(SUPPLIED PASSAGE)
· · · · · · ·

GIIN: Describe the impact investing landscape in India and how Aavishkaar fits in.
VR: Impact investing landscape in India, like anywhere in the world, is still evolving. Unfortunately, there are very few funds that operate close to the ground. Long distance investors are not effective and rightly so. How far do Silicon Valley investors sit from their companies? 30 kilometers. In case of social investing it seems they believe things can be done from 30,000 kilometers.
It's very uncomfortable to remind people that investing is not about flying in a jet and dropping some money. To us, impact investing is not just about capital but also your contribution to the business from inside, standing shoulder to shoulder with the entrepreneur, helping him plough through his efforts.

· · · · · · ·

(SHORT TASK 1) Copy the listing word for word, starting with its first line and going on through the line with "382: 382 -> 803".

· · · · · · ·

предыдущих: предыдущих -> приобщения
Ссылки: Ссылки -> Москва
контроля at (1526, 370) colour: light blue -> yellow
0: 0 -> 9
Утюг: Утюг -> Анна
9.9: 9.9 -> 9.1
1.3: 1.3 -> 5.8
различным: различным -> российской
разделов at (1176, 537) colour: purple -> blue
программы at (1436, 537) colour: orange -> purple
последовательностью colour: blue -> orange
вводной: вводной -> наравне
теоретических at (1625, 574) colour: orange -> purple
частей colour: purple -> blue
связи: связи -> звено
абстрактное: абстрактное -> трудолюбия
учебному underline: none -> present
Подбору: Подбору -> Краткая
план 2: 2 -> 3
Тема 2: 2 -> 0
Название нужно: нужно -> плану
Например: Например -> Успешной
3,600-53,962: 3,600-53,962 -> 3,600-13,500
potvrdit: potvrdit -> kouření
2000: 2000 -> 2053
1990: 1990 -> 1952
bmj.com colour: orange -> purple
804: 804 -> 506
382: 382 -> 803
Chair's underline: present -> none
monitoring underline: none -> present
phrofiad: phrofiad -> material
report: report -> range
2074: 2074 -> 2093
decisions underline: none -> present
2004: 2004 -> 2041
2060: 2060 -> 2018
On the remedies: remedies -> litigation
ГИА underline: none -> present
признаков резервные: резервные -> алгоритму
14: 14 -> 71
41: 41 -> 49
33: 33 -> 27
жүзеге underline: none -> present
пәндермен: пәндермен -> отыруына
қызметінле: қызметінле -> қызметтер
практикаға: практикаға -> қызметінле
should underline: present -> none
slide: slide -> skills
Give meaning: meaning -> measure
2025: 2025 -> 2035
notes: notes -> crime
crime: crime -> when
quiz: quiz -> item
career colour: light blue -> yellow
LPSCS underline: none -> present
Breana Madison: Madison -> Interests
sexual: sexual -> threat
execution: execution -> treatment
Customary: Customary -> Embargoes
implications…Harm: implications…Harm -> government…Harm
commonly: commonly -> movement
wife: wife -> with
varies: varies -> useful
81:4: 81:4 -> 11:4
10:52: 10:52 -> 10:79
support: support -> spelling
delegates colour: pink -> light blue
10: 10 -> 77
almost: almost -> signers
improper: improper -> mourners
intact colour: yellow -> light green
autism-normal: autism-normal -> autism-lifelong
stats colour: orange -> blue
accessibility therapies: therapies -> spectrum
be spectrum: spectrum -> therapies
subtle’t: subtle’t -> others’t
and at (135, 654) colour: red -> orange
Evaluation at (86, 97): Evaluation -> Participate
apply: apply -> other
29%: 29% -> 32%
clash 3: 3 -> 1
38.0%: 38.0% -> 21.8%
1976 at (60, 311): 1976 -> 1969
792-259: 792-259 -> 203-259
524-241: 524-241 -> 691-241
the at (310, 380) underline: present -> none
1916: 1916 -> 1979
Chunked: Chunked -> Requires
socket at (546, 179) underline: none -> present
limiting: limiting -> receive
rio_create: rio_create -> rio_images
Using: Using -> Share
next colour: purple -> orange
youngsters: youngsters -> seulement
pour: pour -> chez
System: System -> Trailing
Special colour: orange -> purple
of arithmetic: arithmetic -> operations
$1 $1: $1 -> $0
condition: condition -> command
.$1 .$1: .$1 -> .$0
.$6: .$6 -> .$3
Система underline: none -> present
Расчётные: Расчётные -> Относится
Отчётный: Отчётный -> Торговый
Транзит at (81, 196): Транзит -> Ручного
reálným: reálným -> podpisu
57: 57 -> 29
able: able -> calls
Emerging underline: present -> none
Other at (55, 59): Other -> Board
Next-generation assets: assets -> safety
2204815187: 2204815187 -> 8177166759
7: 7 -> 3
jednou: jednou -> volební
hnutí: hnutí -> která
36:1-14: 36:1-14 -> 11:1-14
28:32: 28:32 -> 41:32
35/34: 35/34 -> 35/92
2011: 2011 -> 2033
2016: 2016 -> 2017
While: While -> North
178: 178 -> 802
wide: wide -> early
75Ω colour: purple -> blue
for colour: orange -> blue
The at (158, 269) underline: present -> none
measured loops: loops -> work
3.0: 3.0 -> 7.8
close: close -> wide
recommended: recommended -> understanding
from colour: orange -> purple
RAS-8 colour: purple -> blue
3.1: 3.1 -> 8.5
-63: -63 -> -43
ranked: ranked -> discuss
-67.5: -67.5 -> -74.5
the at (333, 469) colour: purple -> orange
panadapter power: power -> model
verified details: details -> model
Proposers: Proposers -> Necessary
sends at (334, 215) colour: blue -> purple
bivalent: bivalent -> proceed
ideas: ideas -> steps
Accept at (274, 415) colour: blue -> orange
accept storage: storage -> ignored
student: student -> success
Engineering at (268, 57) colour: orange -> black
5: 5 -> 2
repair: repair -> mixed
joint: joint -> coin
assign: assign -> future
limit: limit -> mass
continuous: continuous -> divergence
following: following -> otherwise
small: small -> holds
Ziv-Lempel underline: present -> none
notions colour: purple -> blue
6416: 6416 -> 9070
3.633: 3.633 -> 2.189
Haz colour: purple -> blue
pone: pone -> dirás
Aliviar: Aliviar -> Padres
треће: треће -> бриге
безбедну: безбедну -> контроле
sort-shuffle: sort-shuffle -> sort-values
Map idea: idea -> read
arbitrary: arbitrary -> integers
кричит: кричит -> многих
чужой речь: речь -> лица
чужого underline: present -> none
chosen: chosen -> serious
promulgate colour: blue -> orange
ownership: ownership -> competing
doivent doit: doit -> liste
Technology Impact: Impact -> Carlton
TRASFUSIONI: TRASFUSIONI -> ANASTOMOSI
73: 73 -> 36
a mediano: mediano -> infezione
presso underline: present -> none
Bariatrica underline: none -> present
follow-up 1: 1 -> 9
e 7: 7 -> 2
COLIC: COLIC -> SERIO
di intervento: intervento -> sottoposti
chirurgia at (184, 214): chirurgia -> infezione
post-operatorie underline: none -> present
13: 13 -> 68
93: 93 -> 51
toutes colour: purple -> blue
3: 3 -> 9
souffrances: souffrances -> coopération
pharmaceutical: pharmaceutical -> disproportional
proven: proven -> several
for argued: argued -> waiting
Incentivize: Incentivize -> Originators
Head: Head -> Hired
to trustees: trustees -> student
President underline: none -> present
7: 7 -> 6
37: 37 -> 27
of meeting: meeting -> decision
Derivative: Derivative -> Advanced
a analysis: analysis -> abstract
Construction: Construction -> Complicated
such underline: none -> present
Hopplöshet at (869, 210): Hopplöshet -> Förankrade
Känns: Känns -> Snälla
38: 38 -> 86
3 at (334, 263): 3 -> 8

· · · · · · ·

(SHORT TASK 2) Give every proper name and abbreviation in the interview about impact investing in India, listing each one only once.

(EXERCISE RESPONSE 1)
предыдущих: предыдущих -> приобщения
Ссылки: Ссылки -> Москва
контроля at (1526, 370) colour: light blue -> yellow
0: 0 -> 9
Утюг: Утюг -> Анна
9.9: 9.9 -> 9.1
1.3: 1.3 -> 5.8
различным: различным -> российской
разделов at (1176, 537) colour: purple -> blue
программы at (1436, 537) colour: orange -> purple
последовательностью colour: blue -> orange
вводной: вводной -> наравне
теоретических at (1625, 574) colour: orange -> purple
частей colour: purple -> blue
связи: связи -> звено
абстрактное: абстрактное -> трудолюбия
учебному underline: none -> present
Подбору: Подбору -> Краткая
план 2: 2 -> 3
Тема 2: 2 -> 0
Название нужно: нужно -> плану
Например: Например -> Успешной
3,600-53,962: 3,600-53,962 -> 3,600-13,500
potvrdit: potvrdit -> kouření
2000: 2000 -> 2053
1990: 1990 -> 1952
bmj.com colour: orange -> purple
804: 804 -> 506
382: 382 -> 803

(EXERCISE RESPONSE 2)
GIIN
India
Aavishkaar
VR
Silicon Valley